### Lavoro richiesto
[1] Stampa, senza alcuna modifica, il brano della recensione di Avatar Drop che inizia dalle parole "Avatar Drop è" e si ferma dopo le parole "quello che costa.".
[2] Secondo la recensione di Avatar Drop, che cosa rende il gioco un vero gioiello? Rispondi in una, due o tre frasi.

### Estratto del documento
Avatar Drop è il gioco che da settimane si trova al primo posto nella classifica delle vendite Indie (non che le vendite ci interessino in questa sede) e che incarna al meglio la filosofia di quello che mi piace chiamare il 1-euro-gaming.
Svolgimento: prendete il vostro avatar, lasciatelo cadere abbandonandolo ad una fisica ragdoll mentre cercate di farlo passare attraverso degli anelli che, in base alla loro larghezza, danno più o meno punti. Ad ostacolare la vostra caduta ci saranno solo delle semplici sfere che una volta toccate si "sgonfieranno" fino a scomparire. Una volta passati attraverso il cerchio finale (non più di due minuti dopo) la partita sarà conclusa. Punto.
Quanto sareste disposti a pagare per un gioco del genere? "Un euro, non di più!" Infatti è proprio quello che costa.
Abbandonati all'acquisto al volo, ci si rende conto dopo un paio di partite che quello che rende questo gioco un vero gioiello non è di certo il prezzo, ma la cura dei particolari: le urla degli avatar in caduta libera, la musica azzeccatissima (in stile comiche in bianco e nero), i rilassanti colori pastello.

### Dati forniti
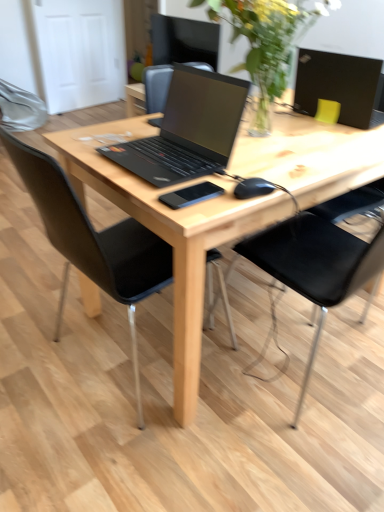
In order to click on free space in front of black leather chair at center, acting as the 2th chair starting from the left in this screenshot , I will do `click(293, 450)`.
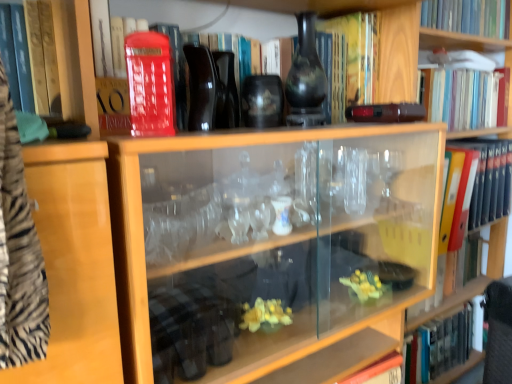
Question: Is matte red phone box at upper left not within hardcover book at lower right, placed as the first book when sorted from bottom to top?

Choices:
 (A) no
 (B) yes

Answer: (B)

Question: From a real-world perspective, is matte red phone box at upper left under hardcover book at lower right, which is the sixth book from top to bottom?

Choices:
 (A) yes
 (B) no

Answer: (B)

Question: Does matte red phone box at upper left have a lesser height compared to hardcover book at lower right, which is the sixth book from top to bottom?

Choices:
 (A) yes
 (B) no

Answer: (A)

Question: Is matte red phone box at upper left beside hardcover book at lower right, placed as the first book when sorted from bottom to top?

Choices:
 (A) yes
 (B) no

Answer: (B)

Question: Is matte red phone box at upper left at the left side of hardcover book at lower right, which is the sixth book from top to bottom?

Choices:
 (A) yes
 (B) no

Answer: (A)

Question: From the image's perspective, does matte red phone box at upper left appear higher than hardcover book at lower right, which is the sixth book from top to bottom?

Choices:
 (A) no
 (B) yes

Answer: (B)

Question: Does hardcover book at upper right, the 1th book from the top, appear on the right side of matte black vase at upper center?

Choices:
 (A) no
 (B) yes

Answer: (B)

Question: Does hardcover book at upper right, the 6th book from the bottom, have a smaller size compared to matte black vase at upper center?

Choices:
 (A) no
 (B) yes

Answer: (A)

Question: From a real-world perspective, is hardcover book at upper right, the 1th book from the top, located higher than matte black vase at upper center?

Choices:
 (A) no
 (B) yes

Answer: (B)

Question: From the image's perspective, would you say hardcover book at upper right, the 1th book from the top, is positioned over matte black vase at upper center?

Choices:
 (A) yes
 (B) no

Answer: (A)

Question: Is hardcover book at upper right, the 1th book from the top, taller than matte black vase at upper center?

Choices:
 (A) no
 (B) yes

Answer: (A)

Question: Does hardcover book at upper right, the 1th book from the top, have a lesser height compared to matte black vase at upper center?

Choices:
 (A) no
 (B) yes

Answer: (B)

Question: Is matte red book at upper center, acting as the 4th book starting from the top, wider than matte red phone box at upper left?

Choices:
 (A) no
 (B) yes

Answer: (B)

### Insieme delle risposte
[1]
Avatar Drop è il gioco che da settimane si trova al primo posto nella classifica delle vendite Indie (non che le vendite ci interessino in questa sede) e che incarna al meglio la filosofia di quello che mi piace chiamare il 1-euro-gaming.
Svolgimento: prendete il vostro avatar, lasciatelo cadere abbandonandolo ad una fisica ragdoll mentre cercate di farlo passare attraverso degli anelli che, in base alla loro larghezza, danno più o meno punti. Ad ostacolare la vostra caduta ci saranno solo delle semplici sfere che una volta toccate si "sgonfieranno" fino a scomparire. Una volta passati attraverso il cerchio finale (non più di due minuti dopo) la partita sarà conclusa. Punto.
Quanto sareste disposti a pagare per un gioco del genere? "Un euro, non di più!" Infatti è proprio quello che costa.

[2] A rendere il gioco un vero gioiello non è il prezzo, ma la cura dei particolari. La recensione cita le urla degli avatar in caduta libera, la musica azzeccatissima in stile comiche in bianco e nero e i rilassanti colori pastello.